= Ougri =

Ougri Hangel or Ougri Hangen is a Meitei cultural ritual song and dance. It is part of the Meitei folklore and related to the mythology of creation in Meitei culture. It is often sung in the conclusion of the Lai Haraoba festival. It is performed by a group of performers forming a circle, which is never to be snapped till the end of the ritual. The performers repeat an alteration of few lines.

== Mythology ==
As per Meitei culture, the origin of the dance can be traced to the creation myth of the universe. Sanamahi and Pakhangba (also identified as Kuptreng and Sentreng) were the sons of the creator of the universe Sidaba Mapu (Salailel) and his consort Leimarel Sidabi. Sidaba Mapu gave his two sons a task to determine his successor. He announced that whoever completed a circumambulation of the world first would inherit his throne. While Sanamahi went out to complete the task, Leimarel Sidabi advised her younger son to go around the throne of Sidaba Mapu seven times, to which he complied. He returned to Sidaba Mapu, who asked him as to whether he had completed the task. Pakhangba narrated his mother's advice, which was accepted by Sidaba Mapu as going around the throne of the creator would be equal to going around the world.
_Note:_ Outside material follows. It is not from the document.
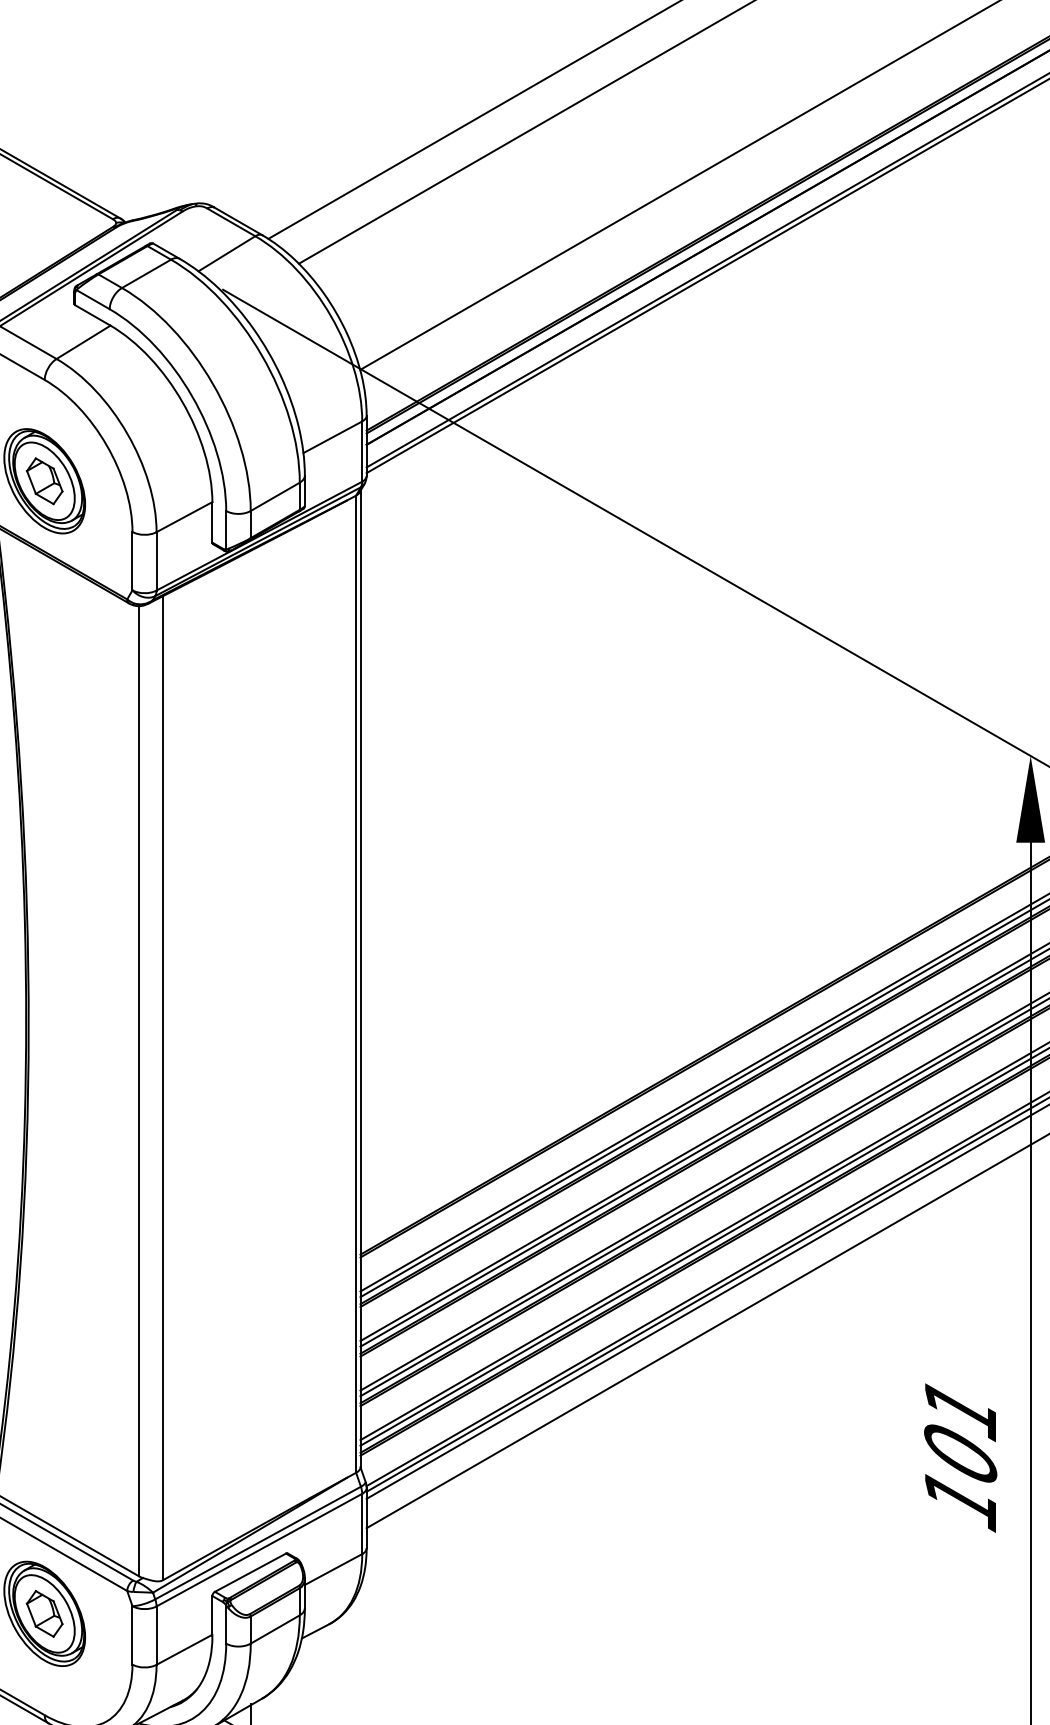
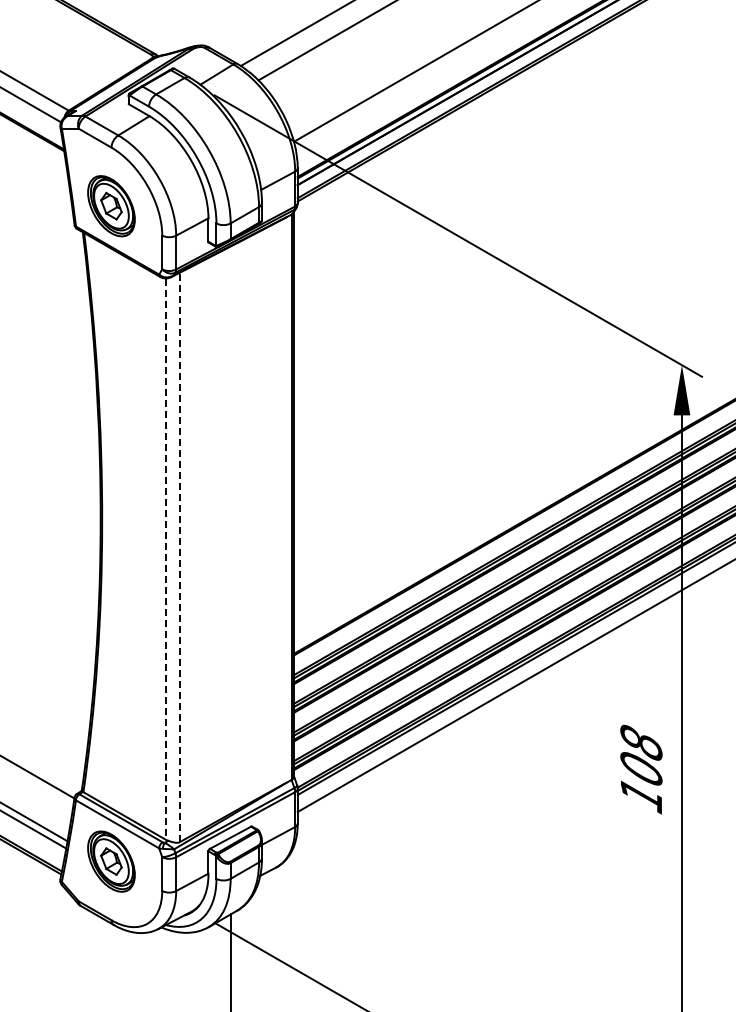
line: (162, 1088) -> (179, 557), solid -> dashed
line: (139, 1091) -> (166, 559), solid -> dashed
text: (960, 1409) -> (641, 743), 101 -> 108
Pakhangba inherited the throne from his father without much effort. When Sanamahi returned to the starting point at Lamdaipung after going around the world, he was furious that Pakhangba took the throne easily. Sanamahi got ready to fight with his brother for the throne. Fearing his brother, Pakhangba sought the help of the 12 nymphs created by Sidaba Mapu. The nymphs took him under their protection, and encircled him. While encircling him, they began dancing in a circular fashion chanting in chorus:

Kekrek Ket Mo Mo Yangoi
 Syamba Syao Syao

Woe to traveller! Your voice is harsh!
 Peace! Peace! Peace!

Thus, Pakhangba was hidden from Sanamahi. This practice gave rise to Ougri. When Sanamahi intended to destroy the world in anger, Sidaba Mapu pacified him. He proclaimed that the brothers would rule alternatively for 12 months at a time. While one of the brothers occupied the throne, the other went with his mother Leimarel Sidabi to visit the Meitei households.

According to the manuscript Laisra Pham, a treatise on administration and social conduct, Ougri is referred to as being sung at the coronation of Nongda Lairen Pakhangba in 33 CE. Pakhangba is considered to be the Meitei monarch and founder of Manipur. Naothingkhong Phambal Kaba mentions it as being an important part of the Meitei lore, and supposedly taught by the king Naothingkhong to the prince, which according to the chronicle Cheitharol Kumbaba, took place just prior to 663 CE.

== Practice ==
An equal number of men or women perform the ritual. They form a circle and hold a rope tied with bells at its ends. The performers step in and out of the circle in an arrangement. The male singers recite traditional ritual songs in chorus. These songs are composed to be sang on specific tune and arrangement, and handed down across generations. The lines of the first part of the song comprise six syllables each and those in the second part comprise eight syllables. The ritual is performed in the presence of a maibi, who sings a lengthy song during the performance. The song begins with Ougri kollo meaning "gather in the rope" instructing the performers to hold the rope firmly with feet in position in the circle. The performers should never break the chain or snap out of the circle. The chant is believed to invoke incantatory powers, and breaking the circle or altering the lines is believed to bring bad luck to the people and the village.

== Occasion ==
The ritual is usually performed during the Lai Haraoba festival.
 The ritual is performed to ensure the welfare of the people and to bring prosperity. It is also regarded as the song of thanksgiving to the almighty god Sidaba Mapu. The ritual is usually followed by other practices which all relate to the mythology of creation the universe and other beings in Meitei culture. In the past, rulers performed the ritual by themselves singing it with an accompanying dance on occasion of new conquests or coronation. It was also performed as a war songs earlier.

== Areas of practice ==
According to the Meitei text Leithak Leikharole, Ougri Hangel is considered as the traditional dance of Manipur.